* [EXERCISE DATA]:
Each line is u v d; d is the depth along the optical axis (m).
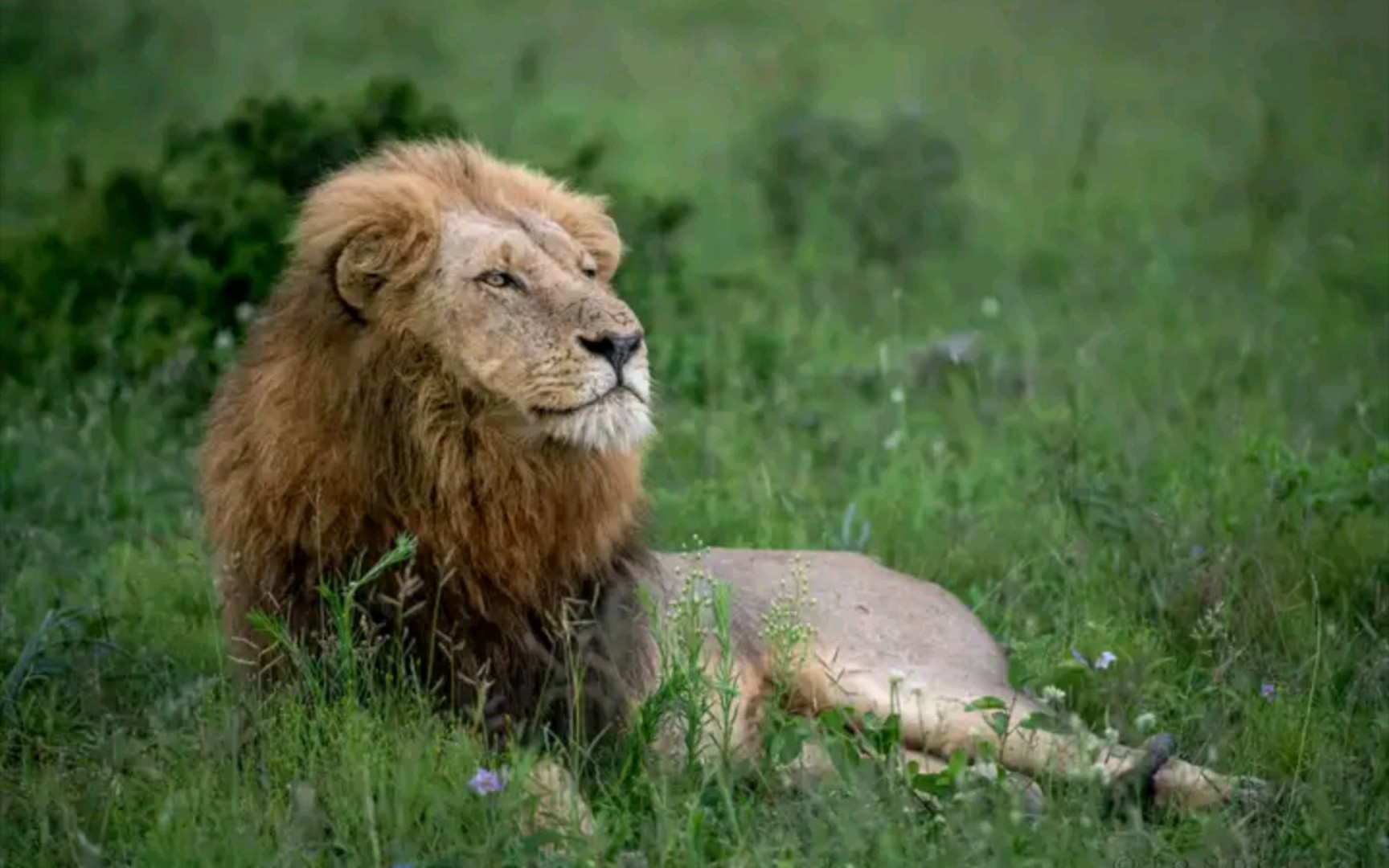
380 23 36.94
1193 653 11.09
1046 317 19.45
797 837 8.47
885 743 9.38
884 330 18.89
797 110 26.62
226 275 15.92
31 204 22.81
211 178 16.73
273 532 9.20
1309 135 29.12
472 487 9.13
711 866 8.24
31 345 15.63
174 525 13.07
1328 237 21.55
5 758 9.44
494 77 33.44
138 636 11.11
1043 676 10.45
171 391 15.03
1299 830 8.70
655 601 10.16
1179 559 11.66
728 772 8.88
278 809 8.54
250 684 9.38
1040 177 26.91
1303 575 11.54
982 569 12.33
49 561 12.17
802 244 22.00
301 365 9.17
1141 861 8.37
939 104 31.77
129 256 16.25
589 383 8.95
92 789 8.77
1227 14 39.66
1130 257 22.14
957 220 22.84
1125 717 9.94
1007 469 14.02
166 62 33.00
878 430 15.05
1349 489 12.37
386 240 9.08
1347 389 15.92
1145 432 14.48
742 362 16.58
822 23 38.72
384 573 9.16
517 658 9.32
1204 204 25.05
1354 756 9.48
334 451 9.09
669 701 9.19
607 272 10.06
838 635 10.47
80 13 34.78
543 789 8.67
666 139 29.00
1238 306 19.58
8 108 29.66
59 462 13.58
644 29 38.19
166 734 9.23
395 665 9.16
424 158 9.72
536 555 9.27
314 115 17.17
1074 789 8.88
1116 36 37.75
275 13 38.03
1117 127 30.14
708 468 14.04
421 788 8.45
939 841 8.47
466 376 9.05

--

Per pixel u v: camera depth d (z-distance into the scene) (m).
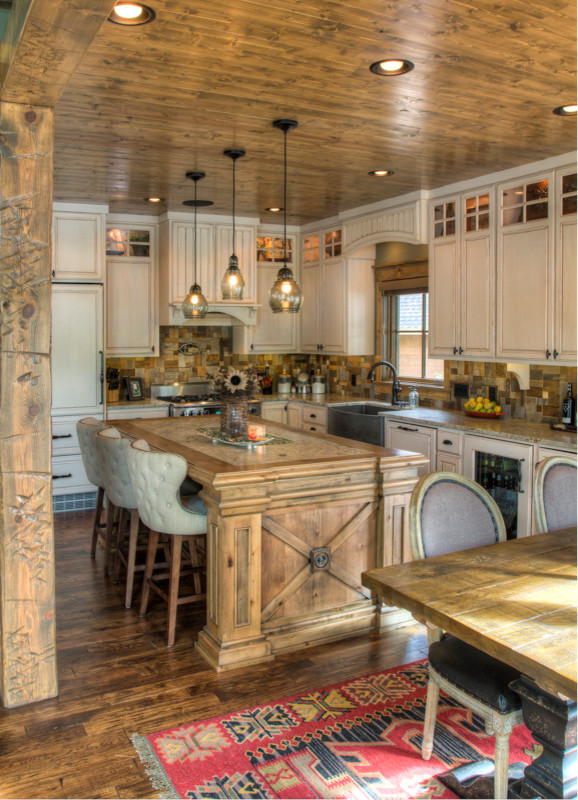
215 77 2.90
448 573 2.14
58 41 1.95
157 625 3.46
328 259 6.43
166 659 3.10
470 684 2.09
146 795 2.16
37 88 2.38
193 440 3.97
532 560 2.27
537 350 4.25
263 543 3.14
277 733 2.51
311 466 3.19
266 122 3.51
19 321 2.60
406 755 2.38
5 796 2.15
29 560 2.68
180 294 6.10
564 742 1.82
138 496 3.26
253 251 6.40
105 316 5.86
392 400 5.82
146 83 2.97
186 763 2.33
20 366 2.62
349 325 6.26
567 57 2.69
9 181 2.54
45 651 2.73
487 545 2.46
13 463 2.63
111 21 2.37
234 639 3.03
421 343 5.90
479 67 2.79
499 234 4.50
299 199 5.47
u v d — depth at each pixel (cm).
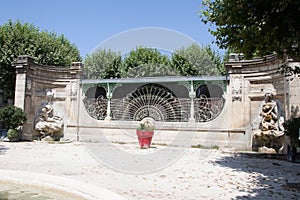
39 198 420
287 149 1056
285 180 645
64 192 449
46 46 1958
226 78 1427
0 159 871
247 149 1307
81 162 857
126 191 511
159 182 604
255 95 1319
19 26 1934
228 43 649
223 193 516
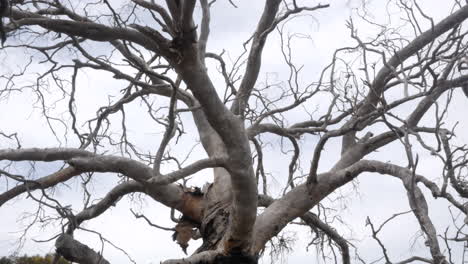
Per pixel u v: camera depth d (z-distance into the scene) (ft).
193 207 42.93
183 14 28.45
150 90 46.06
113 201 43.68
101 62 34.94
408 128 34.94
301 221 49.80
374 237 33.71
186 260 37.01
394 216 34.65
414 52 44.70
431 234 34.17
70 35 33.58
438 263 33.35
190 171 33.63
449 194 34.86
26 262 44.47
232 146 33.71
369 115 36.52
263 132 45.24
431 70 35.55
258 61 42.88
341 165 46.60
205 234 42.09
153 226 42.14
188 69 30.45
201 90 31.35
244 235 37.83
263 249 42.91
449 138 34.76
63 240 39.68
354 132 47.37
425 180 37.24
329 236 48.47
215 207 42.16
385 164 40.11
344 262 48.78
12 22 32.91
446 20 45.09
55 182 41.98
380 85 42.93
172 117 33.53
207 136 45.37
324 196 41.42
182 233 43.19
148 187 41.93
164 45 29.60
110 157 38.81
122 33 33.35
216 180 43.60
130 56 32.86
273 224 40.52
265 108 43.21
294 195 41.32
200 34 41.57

* [TASK DIRECTIONS]:
Where does the word "scene" occur in the data? Copy every line that has it.

* [RESPONSE AREA]:
Per pixel u v: camera depth d (z-distance into the scene) (m).
Per pixel u v: camera depth d (z-distance into the scene) (ft).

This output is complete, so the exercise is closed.